**Exercise:** Could you convert the listing below into a numbered list, leaving out any blank lines and the pictures?

BEGIN Exercise materials

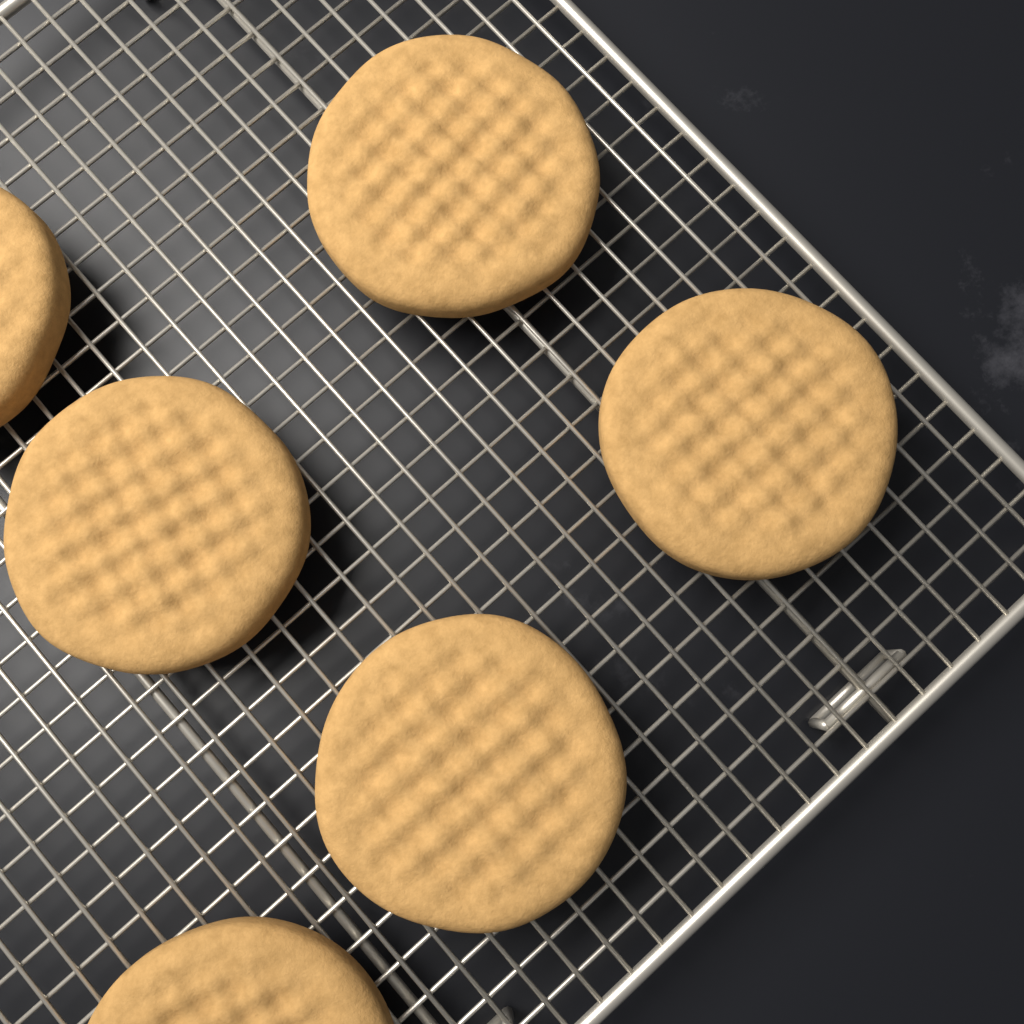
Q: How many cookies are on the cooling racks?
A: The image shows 6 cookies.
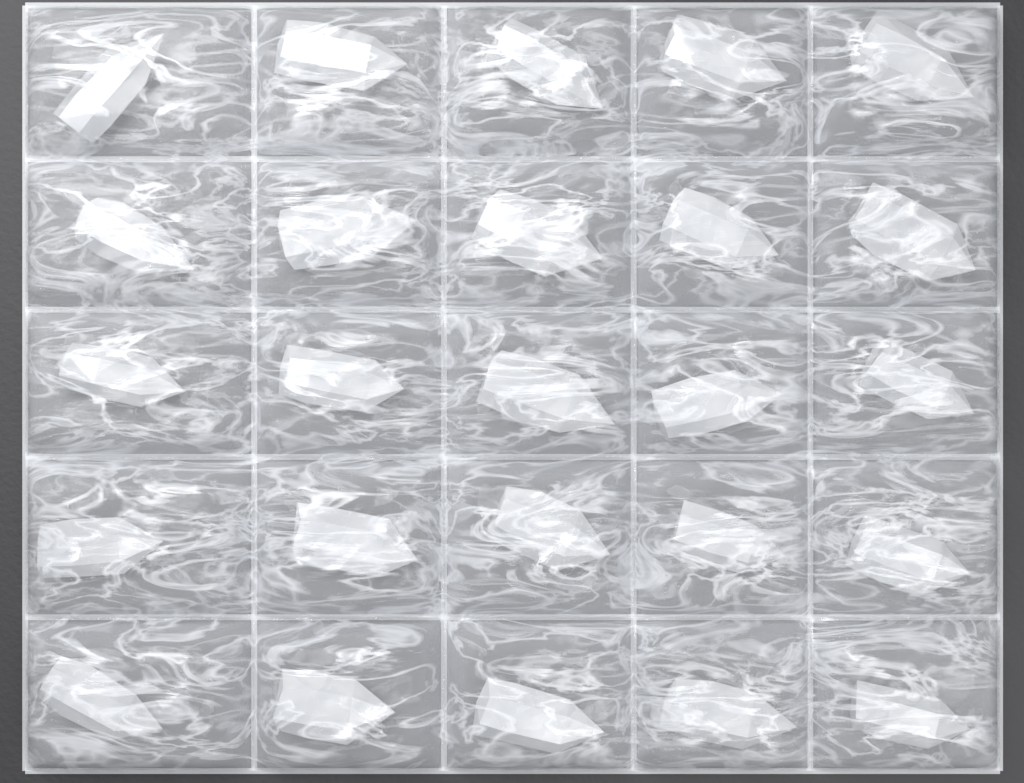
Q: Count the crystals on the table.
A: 25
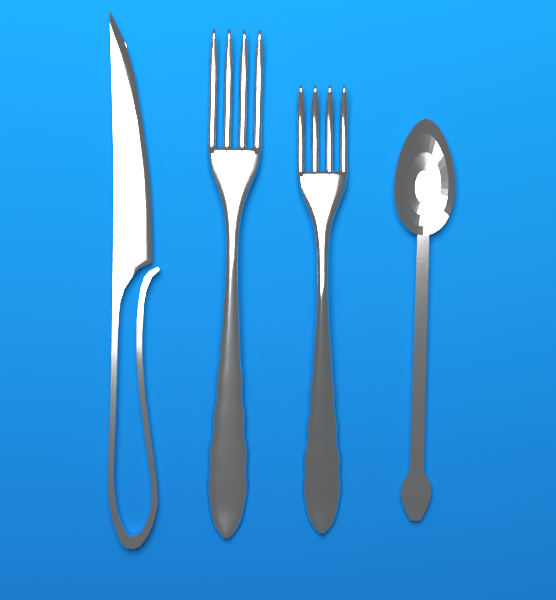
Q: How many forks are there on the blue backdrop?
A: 2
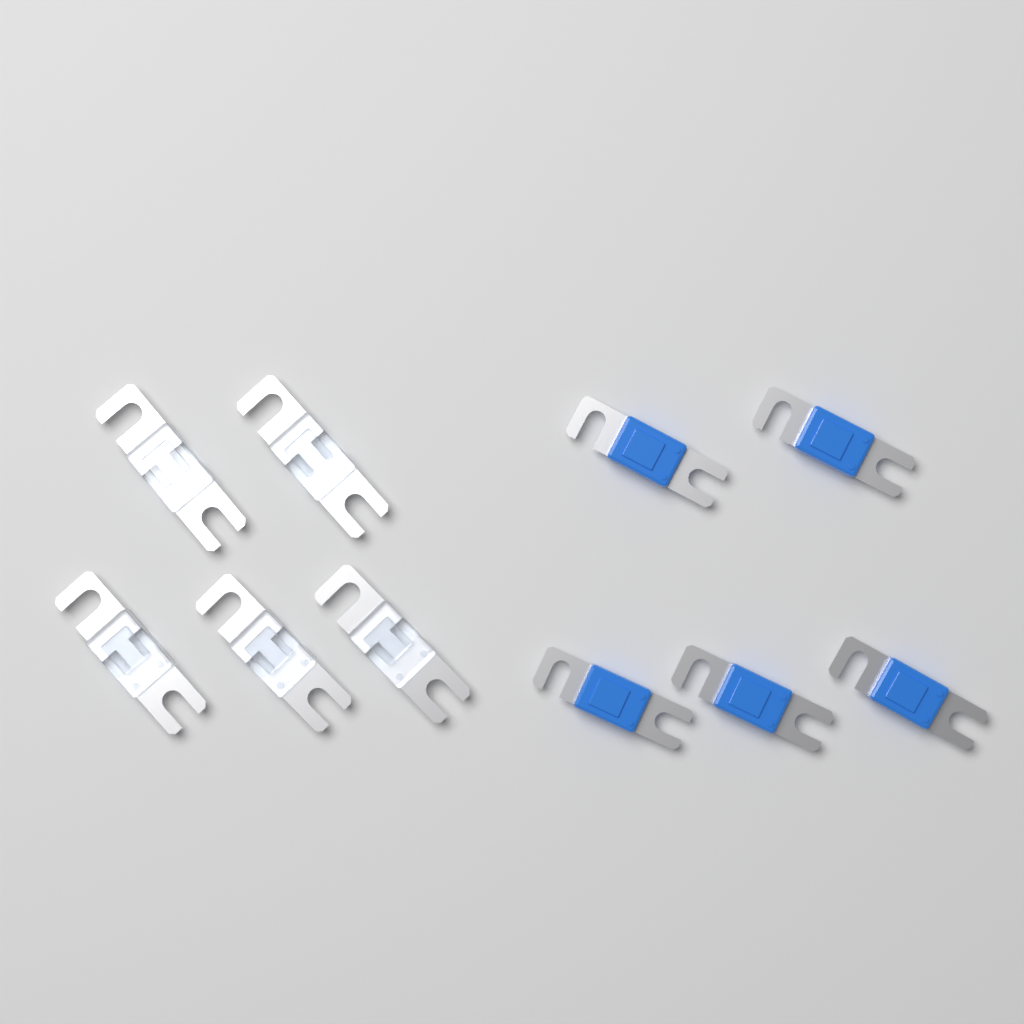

END Exercise materials

**Task solution:**
1. Q: How many cookies are on the cooling racks?
2. A: The image shows 6 cookies.
3. Q: Count the crystals on the table.
4. A: 25
5. Q: How many forks are there on the blue backdrop?
6. A: 2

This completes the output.